Bob Mover My Heart Tells Me Motema 2013

Bob Mover

Motema is known world over for their globally inspired vision when it comes to improvised music either in the more traditional sense or the more globally infused music that is quickly pushing Motema to the top of the heap in the recording industry. June 11th marks the release date for Bob Mover with My Heart Tells Me.
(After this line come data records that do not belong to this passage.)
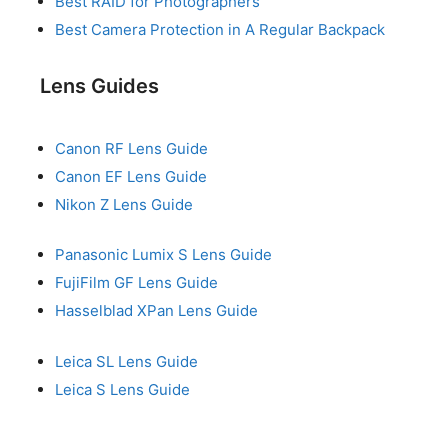
Best RAID for Photographers
Best Camera Protection in A Regular Backpack
Lens Guides
Canon RF Lens Guide
Canon EF Lens Guide
Nikon Z Lens Guide
Panasonic Lumix S Lens Guide
FujiFilm GF Lens Guide
Hasselblad XPan Lens Guide
Leica SL Lens Guide
Leica S Lens Guide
So who is Bob Mover? As a teen, Mover had set in with the likes of Roy Eldridge, James Moody and Zoot Sims. Stints as a sideman with icons such as Chet Baker, Charles Mingus and Jaki Byard catapulted Mover to begin working as a leader starting in the mid 1970's. This very special two disc set is unique in that most instrumentalists in the more traditional sense rarely attempt to tackle vocal work on a consistent basis for reasons obvious and not so obvious. Disc one features Moover's vocals on some soulful standards including, "You've Changed" and "You Must Believe In Spring." While in the spirit of Chet Baker there is no doubt male vocalist of the year isn't in the cards for perhaps the best unknown saxophonist of our time, there is an incredible warmth and special character to the vocal styling of Mover. Effortless phrasing, spot on timing and the same innate feel for melody that seems magically transformed from his saxophone to his vocal work. Mover's vocals create an intimate setting that is only enhanced with his slightly breathy tone on tenor that has that old school Ben Webster sound reinvented for the artistry of Bob Mover.
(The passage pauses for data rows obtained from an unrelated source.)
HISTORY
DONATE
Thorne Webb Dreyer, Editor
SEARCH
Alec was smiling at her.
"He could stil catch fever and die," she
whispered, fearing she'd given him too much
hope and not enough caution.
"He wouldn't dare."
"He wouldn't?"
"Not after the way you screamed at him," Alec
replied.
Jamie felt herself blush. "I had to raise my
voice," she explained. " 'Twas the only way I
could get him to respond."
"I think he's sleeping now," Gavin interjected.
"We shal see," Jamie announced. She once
Disc two is virtually all instrumental and Mover expands his harmonic base by including a second tenor saxophonist in Steve Hall. "Fair Weather," "Survival of the Sickest" and "Sweet Basil" and the addition of Hall not only solidifies the Mover sound but is a delightful introduction to a truly magnificent player. One non Mover tune that steals the spotlight on the second disc is the Mal Waldron tune "Dee's Dilemma" which goes back to Mover's days with Chet Baker. A tune with a counterpoint element that still remains somewhat ignored in modern jazz today. Bob Cranshaw holds down the bass chair and brings the ensemble cast together with his usual rock steady performance and amazing ability to literally hear the changes before they happen. New comer Josh Evans is a trumpet phenom in the making. Kenny Barron on piano would have to be a critics musical easy button. Steve Williams and Victor Lewis hold down the drum chair and play with the right about of finesse to compliment the amazing talent of Bob Mover.

Bob Mover is a sneaky musician. Mover's talent is stealth hitting you on both the cerebral and visceral plains without one realizing it before it is too late. When it comes to making old school new cool again there is simply none finer then the great Bob Mover.

Tracks - Disc One - My Heart Tells Me; So Near And Yet So Far; I Hadn't Anyone Till You; Get Out Of Town; Penthouse Serenade (When We're Alone); Gone With The Wind; You've Changed; By Myself; You Must Believe In Spring. - Disc Two - Dee's Dilemma; Survival Of The Sickest; Muggawump; Fair Weather; Chet's Chum; Sweet Basil; Carmen's Calypso.

Personnel: Bob Mover: alto, tenor & soprano saxophones & vocals; Kenny Barron: piano; Bob Cranshaw: bass; Steve Williams, Victor Lewis: drums; Josh Evans: trumpet; Steve Hall: tenor saxophone.